I have some recommended reading for you.
Try this or this if you have a taste for ratings and classifications, serious or more light-hearted.

Desperately hanging onto those numbers in search of some clarity,
even those trying really hard not to "rate" sex in general, or their own performance in particular, find it a difficult temptation to resist. But it's a temptation worth resisting because it leads to muddle. What other sources of pleasure might sex be "better than" or "worse than"? How does it feel? How do the orgasms of men and women differ? How do we measure those differences? When someone pronounces themselves "aroused" what do they mean? Is an account given after the event reliable? The sex might be mixed up with all kinds of feelings about intimacy and love. "Ay there's the rub". Well if sex is the rub in the mechanical sense, love is one of the many complicating factors which make for a pretty damn good rub in the Shakespearean sense.

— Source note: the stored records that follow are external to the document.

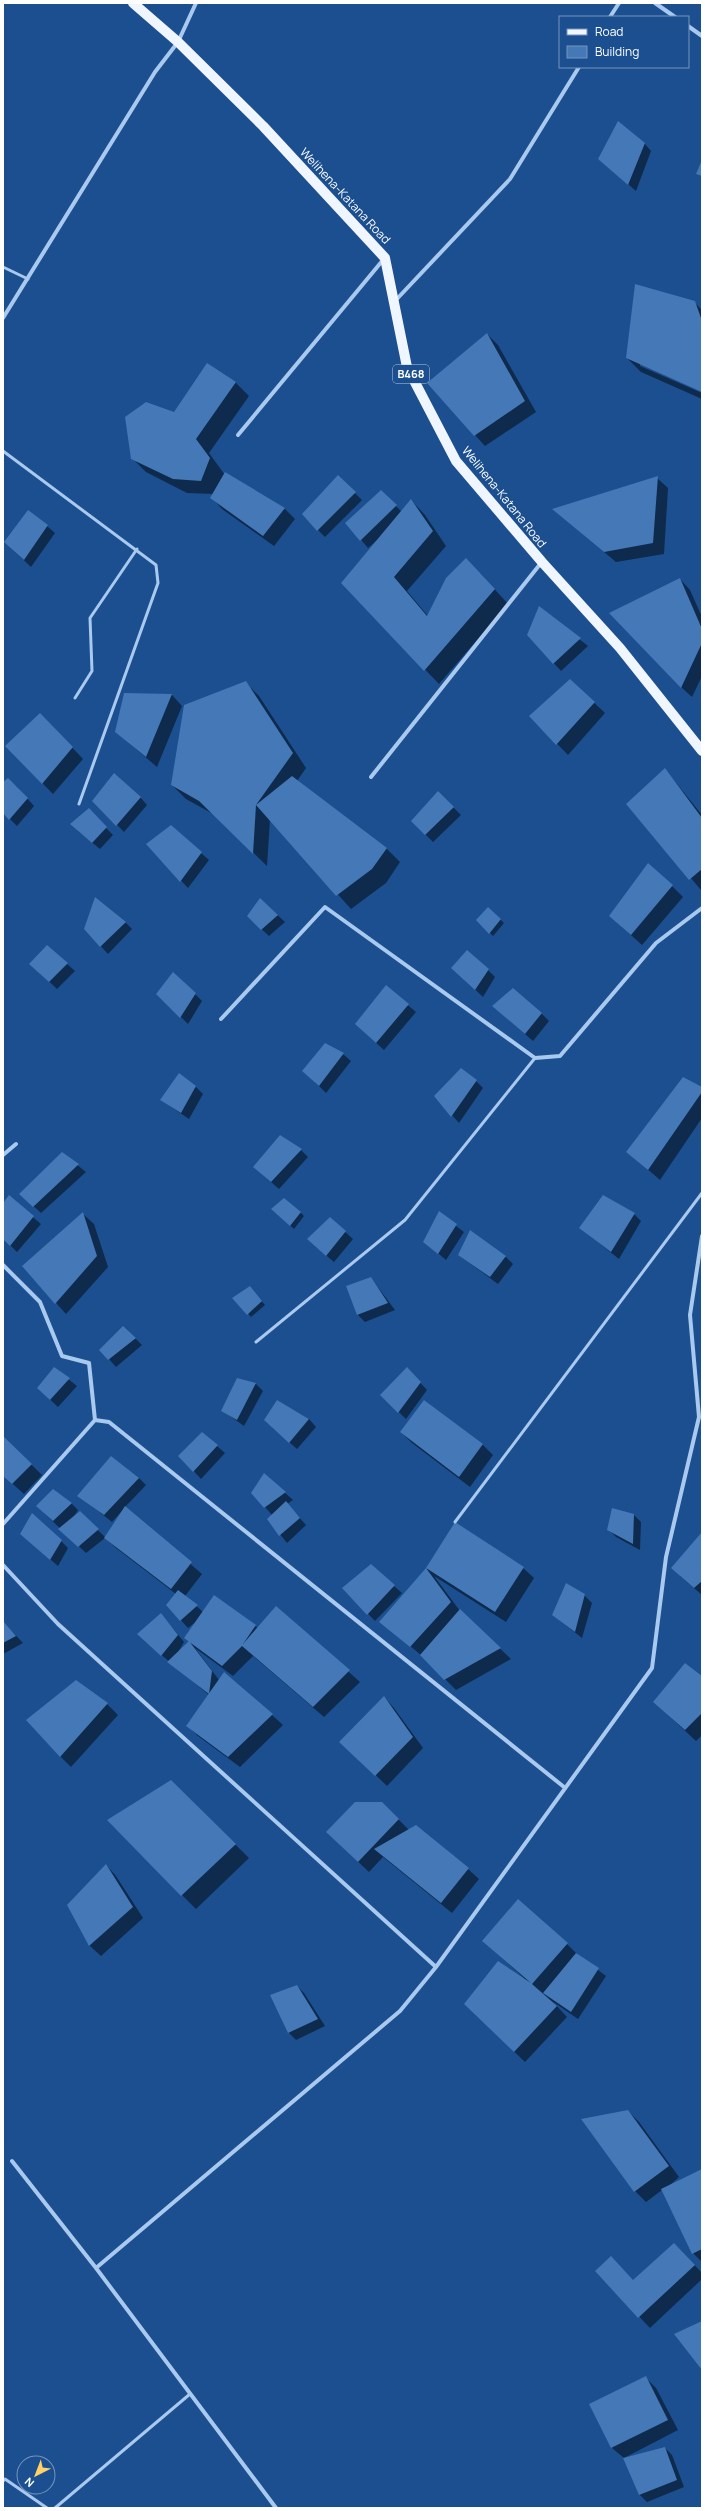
<svg xmlns="http://www.w3.org/2000/svg" width="705" height="2511" viewBox="0 0 705 2511" font-family="Manrope,sans-serif">
<style>
.shadow{fill:#0007}
.building{fill:#4478b7}
.lines{fill:none;stroke-linecap:round;stroke-linejoin:round}
.service{stroke:#a9c9ee;stroke-width:3}
.minor{stroke:#a9c9ee;stroke-width:4}
.primary{stroke:#f0f6ff;stroke-width:10}
.labels{text-anchor:middle;stroke-width:3;stroke-linejoin:round;paint-order:stroke}
.shield{fill:#1b4f8f;stroke:#bbcadd;stroke-width:1}
.shield-label{font-size:11px;font-weight:bold;fill:#fff}
.street-label{font-size:12px;fill:#fff;stroke:#1b4f8f}
</style>
<rect width="100%" height="100%" fill="#1b4f8f"/>
<path class="shadow" d="M644,143L651,151L636,191L607,166Z
M694,302L702,310V391L640,363V366L702,393V399L641,372L627,358Z
M487,334L498,345L536,412L485,446L475,435Z
M235,382L249,396L209,453L225,475L284,508L295,519L274,546L222,509L212,498L214,494L187,493L146,472L132,458L175,413Z
M338,477L362,500L325,537L318,530Z
M657,478L668,488L664,554L616,562L554,510Z
M381,491L402,512L412,501L425,515L446,546L407,591L428,616L480,573L508,604L439,684L342,583L383,535L368,548L347,523Z
M47,526L55,533L31,567L12,549Z
M680,579L690,590L702,617V676L692,697L681,687Z
M539,608L588,646L561,671L528,635Z
M570,680L605,713L568,755L530,716Z
M245,682L259,696L306,768L297,781L386,848L400,862L386,883L351,909L270,819L267,866L215,815L186,799L172,785Z
M124,694L172,695L182,706L157,767L116,732Z
M51,725L83,759L53,794L6,746Z
M665,769L702,815L701,890L628,804Z
M3,783L16,786L34,806L17,826L3,812Z
M438,792L461,815L433,842L412,821Z
M140,797L147,805L124,832L94,801Z
M88,810L113,835L100,849L78,831Z
M171,827L209,860L188,888L148,845Z
M672,886L683,897L642,945L621,926Z
M260,899L285,922L269,936L255,923Z
M488,908L504,923L493,936L477,920Z
M125,922L132,929L108,954L85,929Z
M47,946L75,971L57,989L31,964Z
M453,968L488,970L495,977L483,997Z
M386,987L416,1012L384,1050L363,1031Z
M158,994H195L202,1001L188,1024Z
M501,1013H541L549,1021L533,1041Z
M343,1054L351,1061L326,1093L304,1071Z
M476,1081L483,1088L459,1123L435,1096Z
M196,1087L203,1094L189,1119L161,1100Z
M702,1088V1118L660,1180L628,1152Z
M301,1150L308,1157L279,1189L262,1174Z
M62,1153L86,1172L41,1213L28,1201Z
M9,1197L41,1224L17,1252L3,1238V1205Z
M272,1209L300,1212L304,1216L294,1229Z
M439,1213L464,1232L446,1260L425,1242Z
M83,1214L94,1224L108,1267L66,1314L23,1266Z
M634,1214L641,1221L619,1259L580,1228Z
M330,1218L353,1239L334,1262L315,1246Z
M459,1255L505,1256L513,1264L498,1284Z
M371,1278L395,1310L365,1322L358,1315L347,1286Z
M253,1291L265,1305L251,1317L234,1298Z
M135,1338L142,1345L116,1367L109,1359Z
M54,1368L77,1386L58,1407L38,1388Z
M414,1376L427,1390L406,1419L381,1395Z
M238,1379L256,1384L263,1391L244,1426L222,1410Z
M278,1401L309,1419L316,1427L297,1449L272,1427Z
M425,1401L483,1445L493,1455L470,1487L412,1443L401,1432Z
M202,1433L225,1453L201,1479L180,1456Z
M3,1437L42,1475L24,1494L3,1475Z
M264,1474L293,1500L287,1504L306,1525L287,1543L268,1519L272,1515L265,1507Z
M139,1478L146,1485L125,1507L202,1574L185,1596L203,1612L214,1597L258,1628L276,1607L360,1682L324,1717L253,1656L233,1676L195,1648L219,1680L272,1715L283,1725L240,1767L198,1736L187,1725L209,1695L145,1641L161,1614L184,1642L177,1654L190,1642L197,1621L188,1628L167,1605L176,1594L116,1548L105,1538L86,1553L44,1513L71,1503L78,1510L73,1518L79,1512L105,1537L122,1511L112,1522L78,1495Z
M634,1515L641,1522L640,1550L616,1537L608,1529Z
M455,1524L523,1568L534,1578L506,1622L434,1576L460,1611L511,1659L456,1690L422,1656L381,1621L427,1569Z
M702,1534V1595L680,1576Z
M29,1541H61L68,1548L58,1566Z
M371,1566L402,1593L375,1621L343,1588Z
M584,1595L592,1603L582,1638L553,1615Z
M3,1622L23,1643L3,1654Z
M702,1678V1735L696,1741L665,1712Z
M384,1697L394,1708L423,1748L387,1786L352,1752Z
M107,1704L118,1715L71,1767L60,1756Z
M171,1781L249,1858L196,1909L182,1895Z
M398,1819L409,1830L468,1869L479,1879L452,1913L383,1857L369,1872L338,1843Z
M106,1865L116,1876L143,1918L101,1956L90,1946L68,1905Z
M483,1941L567,1944L578,1955L606,1976L578,2019L552,2001L567,2017L525,2062L476,2015L524,1978Z
M297,1986L304,1993L325,2026L296,2040L289,2033L272,1996Z
M628,2111L639,2122L679,2177L669,2186L702,2170V2262L693,2253L662,2190L646,2202L635,2191Z
M685,2255L702,2273V2279L650,2328L596,2271L634,2281Z
M645,2377L656,2388L678,2430L624,2458L665,2448L672,2455L684,2487L647,2502L640,2495L624,2458L612,2448L590,2405Z"/>
<path class="building" d="M618,121L645,143L628,185L598,159Z
M702,160V176L696,174Z
M635,284L695,301L702,321V392L626,358Z
M487,333L525,401L474,436L427,383Z
M207,363L236,382L196,439L210,458L201,481L173,479L131,459L125,417L146,402L174,412Z
M225,472L285,508L263,536L210,498Z
M338,475L356,492L317,531L302,514Z
M658,476L653,543L604,552L552,509Z
M381,490L397,505L360,541L345,523Z
M411,499L433,531L394,577L427,616L446,578L466,558L495,589L424,671L341,583Z
M28,510L48,525L24,560L4,542Z
M680,578L702,629V643L681,688L609,613Z
M539,606L581,638L553,664L527,635Z
M570,679L595,702L556,745L529,716Z
M246,681L293,753L256,805L253,854L199,801L171,785L184,705Z
M124,693L172,694L146,757L115,732Z
M40,713L73,747L42,784L5,746Z
M665,768L702,818V869L689,880L626,804Z
M114,773L141,797L116,826L92,801Z
M292,776L387,848L372,869L336,896L256,805Z
M8,778L28,798L9,820L3,813V782Z
M438,791L454,807L425,835L411,821Z
M89,808L107,827L92,843L70,824Z
M171,825L202,852L180,882L146,844Z
M648,863L673,885L631,935L609,916Z
M95,897L126,922L100,947L84,929Z
M260,898L278,915L261,930L247,916Z
M488,907L501,919L489,934L476,920Z
M47,945L68,963L49,982L29,964Z
M467,950L489,969L475,990L451,968Z
M173,972L196,993L180,1018L156,994Z
M386,985L409,1004L376,1043L355,1024Z
M513,988L542,1013L525,1034L492,1006Z
M325,1043L344,1053L319,1086L302,1071Z
M461,1068L477,1080L451,1117L434,1096Z
M179,1073L196,1086L181,1113L160,1100Z
M683,1077L702,1087V1092L648,1170L626,1152Z
M280,1135L302,1149L271,1182L253,1167Z
M62,1152L79,1164L33,1207L19,1194Z
M9,1195L34,1216L10,1246L3,1239V1203Z
M603,1195L635,1213L611,1252L579,1228Z
M284,1198L301,1212L290,1226L271,1209Z
M439,1211L457,1224L438,1254L423,1242Z
M83,1212L97,1256L55,1304L22,1266Z
M330,1217L346,1231L326,1256L307,1239Z
M470,1230L506,1256L490,1277L458,1255Z
M371,1277L388,1303L357,1315L346,1286Z
M250,1286L262,1301L247,1315L232,1298Z
M123,1326L136,1338L108,1360L99,1350Z
M54,1367L70,1378L50,1400L37,1388Z
M407,1367L421,1382L398,1413L380,1395Z
M237,1378L256,1383L237,1420L221,1411Z
M277,1400L309,1419L289,1443L264,1420Z
M424,1400L483,1444L459,1477L400,1432Z
M202,1432L218,1445L193,1472L178,1456Z
M3,1436L32,1464L12,1484L3,1476Z
M111,1456L139,1478L104,1515L77,1496Z
M264,1473L286,1492L264,1508L251,1493Z
M53,1489L72,1503L53,1521L36,1506Z
M286,1501L300,1518L279,1536L267,1519Z
M125,1506L192,1562L171,1589L104,1538Z
M612,1508L634,1514L633,1544L607,1530Z
M80,1511L99,1529L78,1547L58,1529Z
M32,1513L62,1540L50,1560L20,1534Z
M455,1522L524,1567L495,1612L426,1568Z
M702,1532V1581L694,1588L671,1568Z
M371,1564L395,1585L367,1615L342,1588Z
M426,1568L451,1602L410,1647L379,1622Z
M566,1583L585,1594L575,1632L552,1615Z
M178,1590L198,1605L180,1621L166,1605Z
M214,1595L256,1625L243,1644L276,1606L350,1670L313,1707L242,1646L222,1666L184,1638Z
M460,1609L501,1648L444,1680L420,1655Z
M161,1613L178,1635L161,1656L137,1634Z
M3,1621L16,1636L3,1643Z
M189,1641L212,1671L209,1694L167,1662Z
M685,1663L702,1676V1713L685,1730L653,1702Z
M224,1672L273,1714L228,1757L186,1726Z
M76,1680L108,1703L60,1757L26,1720Z
M384,1696L413,1737L375,1776L339,1742Z
M171,1780L236,1844L181,1896L107,1820Z
M355,1802H382L399,1819L358,1862L326,1832Z
M416,1825L469,1868L441,1903L374,1849Z
M106,1864L133,1907L89,1946L67,1905Z
M518,1899L568,1943L532,1984L557,2006L514,2052L464,2004L498,1961L531,1983L482,1941Z
M576,1953L599,1968L571,2012L543,1993Z
M297,1985L318,2019L288,2033L270,1995Z
M628,2110L669,2166L634,2192L581,2119Z
M702,2169V2249L692,2254L661,2189Z
M674,2243L695,2265L638,2318L595,2271L611,2256L633,2280Z
M702,2321V2370L674,2334Z
M646,2376L668,2420L611,2448L589,2404Z
M665,2447L677,2480L639,2495L623,2458Z"/>
<g class="lines">
<path class="service" d="M3,267L28,279
M3,451L156,565L158,583L79,804
M75,698L92,671L90,618L137,549
M256,1342L405,1220L535,1058
M455,1522L702,1193
M3,2481L5,2479L47,2508
M55,2508L190,2394"/>
<path class="minor" d="M655,3L675,17
M610,17L619,3
M688,26L702,36
M395,301L510,179L579,67
M3,318L155,72L178,42L196,3
M238,435L383,260
M371,777L541,563
M221,1019L325,907L535,1058L560,1056L656,943L702,908
M3,1155L16,1144
M3,1265L40,1302L62,1356L89,1363L95,1420
M3,1524L95,1420L109,1422L564,1787
M3,1565L58,1624L436,1967
M12,2161L96,2268L276,2508
M96,2268L400,2011L436,1967L652,1668L666,1557L699,1417L690,1315L702,1236"/>
<path class="primary" d="M133,3L178,42L263,126L385,258L407,367L456,461L542,562L620,648L702,751"/>
</g>
<g class="labels">
<rect class="shield" x="393" y="365" width="36" height="18" rx="3"/>
<g class="shield-label">
<text x="411" y="378">B468</text>
</g>
<g class="street-label">
<text transform="translate(345 196) rotate(47)" y="4">Welihena-Katana Road</text>
<text transform="translate(504 497) rotate(51)" y="4">Welihena-Katana Road</text>
</g>
</g>
<rect width="705" height="2511" fill="none" stroke="#ffffff" stroke-width="8"/>
<rect x="559" y="16" width="130" height="52" fill="#1b4f8f" stroke="#7695bc"/>
<rect x="567" y="29" width="20" height="6" fill="#f0f6ff" stroke="#7695bc"/>
<text x="595" y="36" font-size="12" fill="#ffffff">Road</text>
<rect x="567" y="46" width="20" height="12" fill="#4478b7" stroke="#7695bc"/>
<text x="595" y="56" font-size="12" fill="#ffffff">Building</text>
<g transform="translate(36 2475) rotate(222)"><circle r="19" fill="#1b4f8f" stroke="#7695bc"/>
<path d="M0-3L7 15L0 10L-7 15Z" fill="#ffd166"/>
<text y="-6" font-size="11" font-weight="bold" text-anchor="middle" fill="#ffffff">N</text>
</g>
</svg>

However, I'm not taking any kind of serious issue with the number crunchers. It's interesting, analysis can always get more sophisticated and explained to the rest of us, and people like me are not going to pick arguments with statisticians. I'm just saying it's complicated and can't be relied upon to reveal any great absolute truths; not least because there may not be any absolute truths, at least not comprehensible by mere human beings.

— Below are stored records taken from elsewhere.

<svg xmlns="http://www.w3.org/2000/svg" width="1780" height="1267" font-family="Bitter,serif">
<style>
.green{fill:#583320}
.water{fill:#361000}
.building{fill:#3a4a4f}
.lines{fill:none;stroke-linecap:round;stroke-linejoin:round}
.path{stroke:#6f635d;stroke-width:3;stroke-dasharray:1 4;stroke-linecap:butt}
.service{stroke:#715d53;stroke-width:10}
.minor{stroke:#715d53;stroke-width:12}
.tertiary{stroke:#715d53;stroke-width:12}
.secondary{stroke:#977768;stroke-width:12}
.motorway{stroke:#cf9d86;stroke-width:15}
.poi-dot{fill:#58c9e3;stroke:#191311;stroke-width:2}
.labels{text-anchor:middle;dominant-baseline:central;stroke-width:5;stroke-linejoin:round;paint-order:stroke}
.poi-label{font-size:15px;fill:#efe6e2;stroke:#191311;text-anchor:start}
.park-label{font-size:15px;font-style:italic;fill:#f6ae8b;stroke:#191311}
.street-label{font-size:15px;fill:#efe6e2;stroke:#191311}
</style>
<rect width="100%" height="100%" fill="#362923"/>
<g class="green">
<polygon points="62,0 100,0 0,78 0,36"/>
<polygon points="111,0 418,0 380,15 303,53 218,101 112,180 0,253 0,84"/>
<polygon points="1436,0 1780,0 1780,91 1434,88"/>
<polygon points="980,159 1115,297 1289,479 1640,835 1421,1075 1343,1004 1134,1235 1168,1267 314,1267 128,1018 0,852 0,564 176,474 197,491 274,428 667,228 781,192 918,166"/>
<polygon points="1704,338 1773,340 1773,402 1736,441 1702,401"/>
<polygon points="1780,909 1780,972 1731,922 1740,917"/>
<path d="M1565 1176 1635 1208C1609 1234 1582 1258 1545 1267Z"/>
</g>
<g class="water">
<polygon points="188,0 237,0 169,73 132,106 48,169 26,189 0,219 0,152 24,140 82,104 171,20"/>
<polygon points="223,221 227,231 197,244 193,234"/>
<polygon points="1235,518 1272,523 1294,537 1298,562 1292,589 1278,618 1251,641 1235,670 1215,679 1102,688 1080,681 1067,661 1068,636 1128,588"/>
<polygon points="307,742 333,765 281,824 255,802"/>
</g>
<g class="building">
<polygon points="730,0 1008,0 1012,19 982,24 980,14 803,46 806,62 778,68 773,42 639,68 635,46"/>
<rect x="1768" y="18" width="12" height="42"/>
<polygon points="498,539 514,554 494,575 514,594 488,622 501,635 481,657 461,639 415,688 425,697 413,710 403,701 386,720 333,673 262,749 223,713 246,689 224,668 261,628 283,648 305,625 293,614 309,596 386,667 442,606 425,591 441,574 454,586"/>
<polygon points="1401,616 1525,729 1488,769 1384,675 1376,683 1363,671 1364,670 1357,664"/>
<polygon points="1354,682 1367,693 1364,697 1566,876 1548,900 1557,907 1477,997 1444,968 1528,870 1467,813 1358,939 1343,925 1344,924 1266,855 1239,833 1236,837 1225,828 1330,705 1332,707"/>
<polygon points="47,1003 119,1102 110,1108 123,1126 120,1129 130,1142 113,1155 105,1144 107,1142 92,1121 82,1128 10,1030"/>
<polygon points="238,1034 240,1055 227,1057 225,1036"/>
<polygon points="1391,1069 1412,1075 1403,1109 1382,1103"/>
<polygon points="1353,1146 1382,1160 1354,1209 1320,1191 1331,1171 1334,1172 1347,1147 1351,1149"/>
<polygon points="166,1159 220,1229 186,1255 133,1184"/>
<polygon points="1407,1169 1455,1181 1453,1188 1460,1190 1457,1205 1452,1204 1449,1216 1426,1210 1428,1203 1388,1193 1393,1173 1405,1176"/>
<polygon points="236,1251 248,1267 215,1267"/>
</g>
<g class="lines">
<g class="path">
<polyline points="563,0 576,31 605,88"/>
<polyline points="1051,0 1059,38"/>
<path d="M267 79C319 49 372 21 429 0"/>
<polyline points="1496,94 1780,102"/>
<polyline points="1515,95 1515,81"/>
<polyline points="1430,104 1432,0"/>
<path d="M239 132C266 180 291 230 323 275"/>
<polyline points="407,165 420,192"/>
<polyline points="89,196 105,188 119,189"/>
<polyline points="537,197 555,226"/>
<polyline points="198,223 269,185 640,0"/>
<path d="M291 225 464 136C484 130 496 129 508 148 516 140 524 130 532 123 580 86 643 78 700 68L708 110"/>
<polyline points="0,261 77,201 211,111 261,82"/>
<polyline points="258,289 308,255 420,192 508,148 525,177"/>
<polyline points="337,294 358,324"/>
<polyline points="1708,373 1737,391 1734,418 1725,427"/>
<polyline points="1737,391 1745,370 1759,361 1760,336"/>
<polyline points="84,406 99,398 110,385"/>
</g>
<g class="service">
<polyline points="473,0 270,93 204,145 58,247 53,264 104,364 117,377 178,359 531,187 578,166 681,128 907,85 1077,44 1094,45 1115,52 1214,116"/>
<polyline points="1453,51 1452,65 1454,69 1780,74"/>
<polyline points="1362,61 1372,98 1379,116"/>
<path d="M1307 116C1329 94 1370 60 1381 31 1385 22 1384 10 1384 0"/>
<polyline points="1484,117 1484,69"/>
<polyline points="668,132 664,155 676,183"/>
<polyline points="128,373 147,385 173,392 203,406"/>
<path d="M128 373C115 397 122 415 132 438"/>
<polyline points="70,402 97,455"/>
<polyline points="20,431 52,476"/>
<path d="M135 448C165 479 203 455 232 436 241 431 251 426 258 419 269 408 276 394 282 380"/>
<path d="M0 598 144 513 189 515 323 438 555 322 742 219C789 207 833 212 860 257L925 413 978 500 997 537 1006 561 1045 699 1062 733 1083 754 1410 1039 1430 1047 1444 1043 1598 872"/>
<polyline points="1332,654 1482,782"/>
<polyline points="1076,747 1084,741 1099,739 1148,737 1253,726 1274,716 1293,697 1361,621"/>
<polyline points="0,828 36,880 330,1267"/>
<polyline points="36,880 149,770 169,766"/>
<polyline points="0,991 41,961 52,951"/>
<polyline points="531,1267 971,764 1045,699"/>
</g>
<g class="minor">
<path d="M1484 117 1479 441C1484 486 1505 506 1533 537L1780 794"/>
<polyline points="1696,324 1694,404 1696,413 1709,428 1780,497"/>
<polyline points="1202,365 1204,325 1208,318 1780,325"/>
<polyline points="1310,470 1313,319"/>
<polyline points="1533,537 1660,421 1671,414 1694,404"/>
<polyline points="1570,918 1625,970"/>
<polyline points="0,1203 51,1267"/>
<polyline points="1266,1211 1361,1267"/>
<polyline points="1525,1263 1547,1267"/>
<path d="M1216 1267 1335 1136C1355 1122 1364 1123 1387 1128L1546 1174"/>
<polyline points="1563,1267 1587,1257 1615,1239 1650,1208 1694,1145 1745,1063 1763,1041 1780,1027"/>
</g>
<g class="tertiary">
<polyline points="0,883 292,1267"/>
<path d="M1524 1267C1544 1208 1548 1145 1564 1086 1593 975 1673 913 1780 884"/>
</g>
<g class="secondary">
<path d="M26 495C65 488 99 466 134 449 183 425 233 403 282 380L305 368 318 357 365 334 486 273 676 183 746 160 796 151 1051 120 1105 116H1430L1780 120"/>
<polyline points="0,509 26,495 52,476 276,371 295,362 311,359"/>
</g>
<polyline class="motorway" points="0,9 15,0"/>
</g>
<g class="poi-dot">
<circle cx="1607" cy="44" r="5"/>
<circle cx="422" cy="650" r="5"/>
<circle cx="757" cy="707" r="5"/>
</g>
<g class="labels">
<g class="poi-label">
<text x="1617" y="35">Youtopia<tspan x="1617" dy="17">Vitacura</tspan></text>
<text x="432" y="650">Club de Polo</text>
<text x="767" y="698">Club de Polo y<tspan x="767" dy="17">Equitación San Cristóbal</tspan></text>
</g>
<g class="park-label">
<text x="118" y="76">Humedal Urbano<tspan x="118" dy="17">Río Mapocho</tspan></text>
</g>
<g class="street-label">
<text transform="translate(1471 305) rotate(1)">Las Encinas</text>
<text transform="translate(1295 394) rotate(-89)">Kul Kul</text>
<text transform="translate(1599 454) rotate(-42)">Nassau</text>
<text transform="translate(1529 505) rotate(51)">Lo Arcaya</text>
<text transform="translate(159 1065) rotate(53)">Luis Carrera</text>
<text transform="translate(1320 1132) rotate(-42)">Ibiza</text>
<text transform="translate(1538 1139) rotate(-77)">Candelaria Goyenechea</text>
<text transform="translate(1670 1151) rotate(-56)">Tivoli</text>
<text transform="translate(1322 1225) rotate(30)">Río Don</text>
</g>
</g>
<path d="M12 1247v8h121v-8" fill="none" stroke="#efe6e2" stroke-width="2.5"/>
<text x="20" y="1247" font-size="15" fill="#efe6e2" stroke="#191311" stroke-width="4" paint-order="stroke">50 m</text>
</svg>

However, once we cast our raft adrift in open philosophical waters, with no numbers to steer by, we have to be extra careful, and the most surprising people can become careless (or I think so anyway).

I've read some helpful and wise articles by Aaron Ben-Zeév. But, unless I'm mistaken - always a possibility of course - in this article,
Mr Ben-Zeév seems to have been overcome by the confusion which is always a risk when attempting to wax profound on the subject of sexual morality. He's asking "Are love and sexual desire moral?" I don't think this is a question that could be given house room even in the humble abode of this non-philosopher. Can romantic love or sexual desire be moral or immoral in and of themselves? Surely not. Desire is just a drive, and romantic love may mark the height of human aspiration, but it doesn't seem to me to be codifiable as required by anything I would associate with rules of morality. To give an obvious example, for a theologically correct Christian, love and sexual desire are only moral when practised within a monogamous marriage. But love and desire are notoriously good at destroying such marriages when coming in from outside them. Someone whose morality was more relativistic would start talking about consequences. Again stressing my lack of philosophical credentials, I think that if we ask a question, and our first answering thought begins with "it depends...", then we're not asking a sensible question.

We desire whom we desire. We love whom we love. The morality part is what we choose to do about it. And that morality is our morality. Asking ourselves "should I be having this sex?", when we're already having it is rather late, and will probably result in bad morality and bad sex.